*Given information*.

────────────────

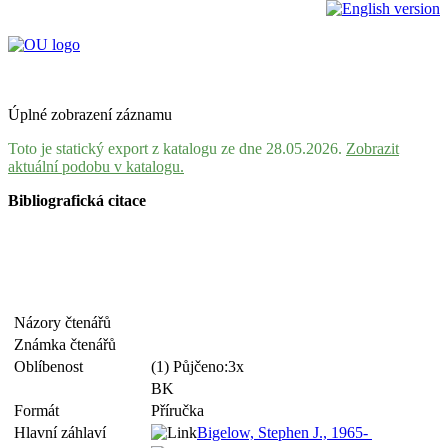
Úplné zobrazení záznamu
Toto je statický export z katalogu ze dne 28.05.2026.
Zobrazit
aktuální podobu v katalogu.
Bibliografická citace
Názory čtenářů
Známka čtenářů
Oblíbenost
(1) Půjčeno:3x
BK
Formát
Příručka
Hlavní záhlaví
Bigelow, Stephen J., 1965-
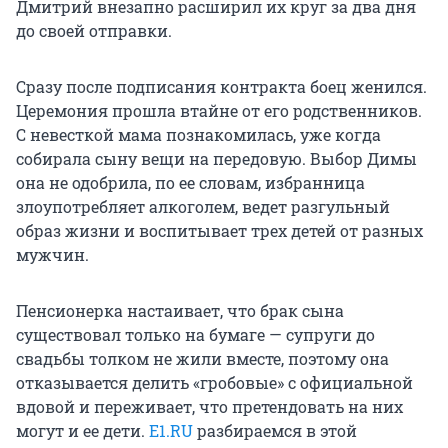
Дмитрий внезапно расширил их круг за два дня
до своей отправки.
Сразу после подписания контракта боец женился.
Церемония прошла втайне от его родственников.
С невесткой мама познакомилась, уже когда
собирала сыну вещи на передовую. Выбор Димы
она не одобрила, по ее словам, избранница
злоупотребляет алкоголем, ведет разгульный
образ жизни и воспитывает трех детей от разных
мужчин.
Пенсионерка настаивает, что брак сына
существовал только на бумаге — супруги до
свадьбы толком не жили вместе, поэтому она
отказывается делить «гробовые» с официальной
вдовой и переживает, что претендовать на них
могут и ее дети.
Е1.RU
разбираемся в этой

────────────────

Copy the text of every record above line for line, changing nothing, and leave out the pictures.

*Solution for this problem*.
Úplné zobrazení záznamu
Toto je statický export z katalogu ze dne 28.05.2026.
Zobrazit
aktuální podobu v katalogu.
Bibliografická citace
Názory čtenářů
Známka čtenářů
Oblíbenost
(1) Půjčeno:3x
BK
Formát
Příručka
Hlavní záhlaví
Bigelow, Stephen J., 1965-
Дмитрий внезапно расширил их круг за два дня
до своей отправки.
Сразу после подписания контракта боец женился.
Церемония прошла втайне от его родственников.
С невесткой мама познакомилась, уже когда
собирала сыну вещи на передовую. Выбор Димы
она не одобрила, по ее словам, избранница
злоупотребляет алкоголем, ведет разгульный
образ жизни и воспитывает трех детей от разных
мужчин.
Пенсионерка настаивает, что брак сына
существовал только на бумаге — супруги до
свадьбы толком не жили вместе, поэтому она
отказывается делить «гробовые» с официальной
вдовой и переживает, что претендовать на них
могут и ее дети.
Е1.RU
разбираемся в этой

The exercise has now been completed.